START RECORDED INFORMATION
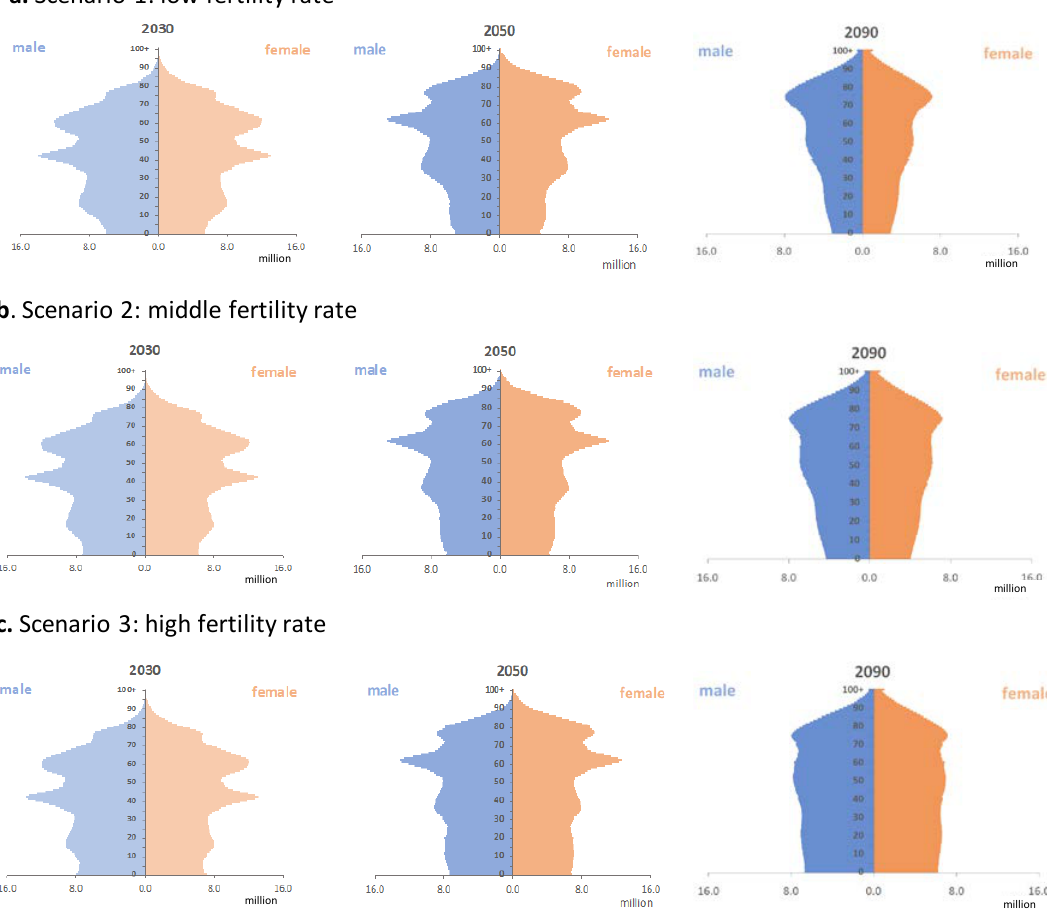
Figure 3. Population pyramids under different scenarios: ( a ) scenario 1 with a low fertility rate; ( b ) scenario 2 with a middle fertility rate; ( c ) scenario 3 with a high fertility rate.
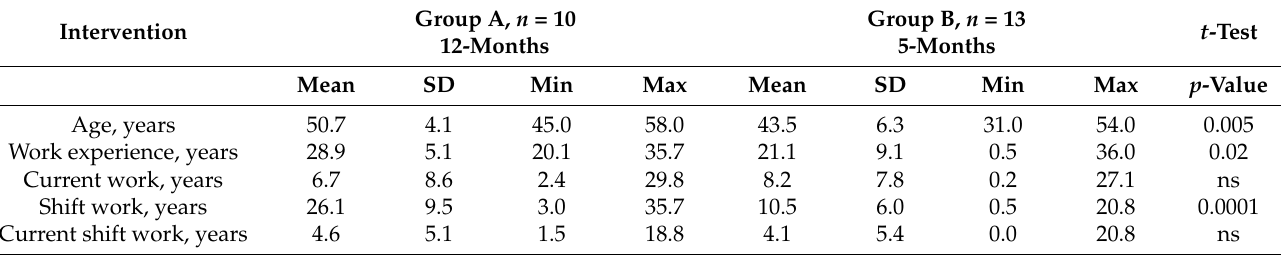
Table 1. Characteristics (mean, SD, minimum, maximum) of the subjects in baseline, n =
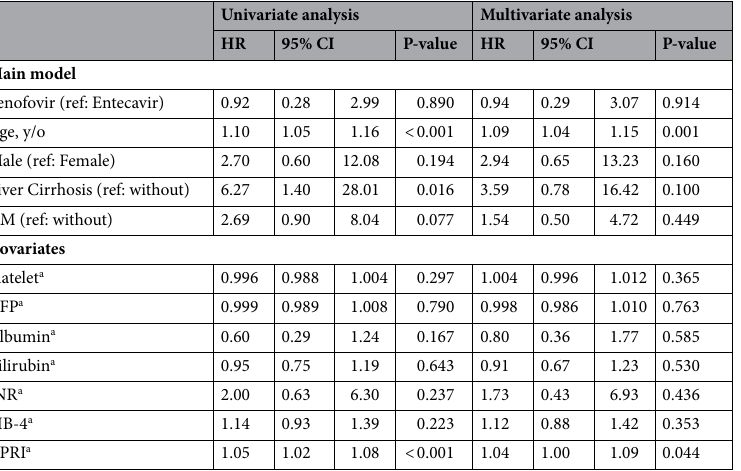
Table 5. Risk factors for ICC in PS matched cohort. PS propensity score, HR hazard ratio, CT confidence interval, DM diabetes mellitus, AFP alpha-fetoprotein, INR international normalized ratio, FIB-4 fibrosis index based on 4 factors, APRI AST to platelet ratio index. a Adjusted for tenofovir, sex, age, liver cirrhosis,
END RECORDED INFORMATION
■ WHAT IS REQUIRED: Each line above that includes "Table" should be shown.

■ RESPONSE TO THIS EXERCISE:
Table 1. Characteristics (mean, SD, minimum, maximum) of the subjects in baseline, n =
Table 5. Risk factors for ICC in PS matched cohort. PS propensity score, HR hazard ratio, CT confidence interval, DM diabetes mellitus, AFP alpha-fetoprotein, INR international normalized ratio, FIB-4 fibrosis index based on 4 factors, APRI AST to platelet ratio index. a Adjusted for tenofovir, sex, age, liver cirrhosis,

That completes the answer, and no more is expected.